Protesters have increased their efforts as they hope to stop the construction of the Thirty Meter Telescope atop the sacred mountain of Mauna Kea in Hawaii.
The TMT Observatory Corporation nonprofit picked Mauna Kea as the telescope’s site back in 2009. Since then, a long process to obtain approval from Hawaii’s Board of Land and Natural Resources is underway.
The summit of Mauna Kea is regarded as a protected conservation zone, and anything built atop the inactive volcano has to comply with certain criteria, among which is not causing “substantial adverse impact to existing natural resources” within the region.
The Board of Land and Natural Resources gave the project the green light in 2011, but the informal consortium Mauna Kea Anaina Hou, and other groups, like the Hawaiian Environmental Alliance, had filed a lawsuit in an attempt to block construction, arguing for protecting the tradition involving the volcano.
In July 2014, construction of the Thirty Meter Telescopewas officially approved, while in October, construction started in spite of peaceful protests. Some protesters had even temporarily shut down TMT’s website on April 26.
Recent reports said that a few protesters were arrested after they blocked the road to the Mauna Kea summit. Trustees of the Office of Hawaiian Affairs voted to overturn their original vote of support for the Thirty Meter Telescope, which was made back in 2009. The Office of Hawaiian Affairs is “noncommittal” on the matter of if construction on the telescope should continue. It’s not certain when work on TMT will resume, following Hawaii Governor David Ige’s moratorium on the project.

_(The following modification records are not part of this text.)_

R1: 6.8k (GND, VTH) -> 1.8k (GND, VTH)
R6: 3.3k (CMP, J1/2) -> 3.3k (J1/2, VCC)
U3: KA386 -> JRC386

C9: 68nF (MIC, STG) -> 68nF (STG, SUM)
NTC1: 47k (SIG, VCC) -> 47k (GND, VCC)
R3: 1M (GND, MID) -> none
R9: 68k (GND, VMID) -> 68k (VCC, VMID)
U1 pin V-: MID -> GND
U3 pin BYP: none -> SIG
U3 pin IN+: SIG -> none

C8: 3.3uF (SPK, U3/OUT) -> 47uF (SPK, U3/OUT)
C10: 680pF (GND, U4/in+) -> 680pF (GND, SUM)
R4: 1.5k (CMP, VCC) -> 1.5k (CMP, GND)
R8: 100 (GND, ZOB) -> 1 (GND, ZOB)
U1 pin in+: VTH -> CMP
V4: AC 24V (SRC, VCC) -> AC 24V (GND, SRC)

According to the New York TImes, Ige has to “step up” and assume a firmer stance on the matter, as well as do more than publishing “mild news releases” that appeal for further dialogue.
“If he thinks the telescope is an important asset that promises great benefits to Hawaii’s residents and economy, not to mention to science and humanity at large, he should say so. If he thinks more needs to be done to protect the environment and native interests, he should say what that is and make it happen,” the publication wrote.
The company in charge with the Thirty Meter Telescope insists its paperwork is in order. The group also says it will donate about $2 million a year to local issues like job training, business incubation, technology, scholarships in science, math and engineering.